**** INPUT ROWS ****

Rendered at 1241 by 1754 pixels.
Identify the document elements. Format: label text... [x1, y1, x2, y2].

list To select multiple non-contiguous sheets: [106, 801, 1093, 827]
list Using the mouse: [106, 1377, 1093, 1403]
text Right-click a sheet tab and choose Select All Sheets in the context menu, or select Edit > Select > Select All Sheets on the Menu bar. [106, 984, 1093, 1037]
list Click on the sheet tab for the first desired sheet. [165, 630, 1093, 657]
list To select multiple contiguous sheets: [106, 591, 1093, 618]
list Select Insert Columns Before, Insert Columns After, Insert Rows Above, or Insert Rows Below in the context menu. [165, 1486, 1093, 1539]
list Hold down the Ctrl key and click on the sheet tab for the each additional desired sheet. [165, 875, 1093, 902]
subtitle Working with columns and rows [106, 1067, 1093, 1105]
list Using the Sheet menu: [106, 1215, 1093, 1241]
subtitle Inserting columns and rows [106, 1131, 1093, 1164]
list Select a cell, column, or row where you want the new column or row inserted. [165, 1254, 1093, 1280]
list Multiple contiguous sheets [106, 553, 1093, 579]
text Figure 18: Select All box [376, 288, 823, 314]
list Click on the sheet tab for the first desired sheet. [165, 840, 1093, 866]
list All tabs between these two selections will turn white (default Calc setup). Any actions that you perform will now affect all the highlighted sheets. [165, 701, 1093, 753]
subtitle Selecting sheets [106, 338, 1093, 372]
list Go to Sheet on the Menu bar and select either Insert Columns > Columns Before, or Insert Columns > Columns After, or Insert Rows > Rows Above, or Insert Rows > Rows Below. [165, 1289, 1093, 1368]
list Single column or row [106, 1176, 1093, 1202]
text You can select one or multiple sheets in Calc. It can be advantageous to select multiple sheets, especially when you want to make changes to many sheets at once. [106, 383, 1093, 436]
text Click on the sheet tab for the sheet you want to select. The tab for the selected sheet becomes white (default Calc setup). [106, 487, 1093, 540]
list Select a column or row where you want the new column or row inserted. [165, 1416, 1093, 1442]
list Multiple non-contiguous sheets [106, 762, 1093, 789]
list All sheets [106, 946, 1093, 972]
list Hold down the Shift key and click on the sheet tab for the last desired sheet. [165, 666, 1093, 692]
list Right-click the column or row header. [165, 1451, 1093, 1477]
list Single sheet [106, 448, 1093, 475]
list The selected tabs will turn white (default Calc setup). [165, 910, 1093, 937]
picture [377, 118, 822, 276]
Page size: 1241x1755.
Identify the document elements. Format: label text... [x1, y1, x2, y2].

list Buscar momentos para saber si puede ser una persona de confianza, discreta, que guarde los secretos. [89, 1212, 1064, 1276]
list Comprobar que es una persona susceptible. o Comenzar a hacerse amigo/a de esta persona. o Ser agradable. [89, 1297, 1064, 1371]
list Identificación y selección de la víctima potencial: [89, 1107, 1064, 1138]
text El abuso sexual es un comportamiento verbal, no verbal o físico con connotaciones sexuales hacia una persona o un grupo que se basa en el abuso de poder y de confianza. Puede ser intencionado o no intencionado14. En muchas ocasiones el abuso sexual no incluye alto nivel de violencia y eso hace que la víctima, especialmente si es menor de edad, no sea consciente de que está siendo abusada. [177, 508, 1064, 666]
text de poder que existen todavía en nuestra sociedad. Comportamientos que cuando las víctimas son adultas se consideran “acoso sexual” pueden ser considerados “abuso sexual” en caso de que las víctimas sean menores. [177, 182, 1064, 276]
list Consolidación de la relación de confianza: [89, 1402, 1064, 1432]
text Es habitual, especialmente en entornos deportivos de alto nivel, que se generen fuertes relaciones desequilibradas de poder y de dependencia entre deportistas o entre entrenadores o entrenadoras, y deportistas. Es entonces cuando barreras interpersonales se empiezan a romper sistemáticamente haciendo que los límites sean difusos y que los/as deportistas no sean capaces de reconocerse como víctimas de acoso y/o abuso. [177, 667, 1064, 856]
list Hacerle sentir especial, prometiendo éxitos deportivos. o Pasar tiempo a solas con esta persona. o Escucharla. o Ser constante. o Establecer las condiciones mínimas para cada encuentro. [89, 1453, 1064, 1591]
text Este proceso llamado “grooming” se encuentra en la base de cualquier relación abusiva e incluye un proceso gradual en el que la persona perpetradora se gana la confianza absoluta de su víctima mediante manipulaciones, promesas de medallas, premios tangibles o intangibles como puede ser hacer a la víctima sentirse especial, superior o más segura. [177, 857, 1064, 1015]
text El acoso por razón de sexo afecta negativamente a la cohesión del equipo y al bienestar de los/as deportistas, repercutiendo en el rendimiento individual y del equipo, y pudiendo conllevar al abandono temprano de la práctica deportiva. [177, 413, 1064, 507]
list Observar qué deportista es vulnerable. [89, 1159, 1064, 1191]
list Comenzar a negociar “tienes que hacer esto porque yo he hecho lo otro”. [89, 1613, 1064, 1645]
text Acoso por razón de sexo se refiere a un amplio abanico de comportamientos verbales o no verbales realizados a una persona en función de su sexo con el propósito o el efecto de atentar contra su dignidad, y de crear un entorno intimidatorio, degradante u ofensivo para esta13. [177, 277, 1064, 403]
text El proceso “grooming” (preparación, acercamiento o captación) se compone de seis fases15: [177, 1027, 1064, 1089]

****

◆ **DIRECTION**: How many lines in the records contain the word "Above"? Reply with the number alone.

◆ **WRITTEN SOLUTION**: 2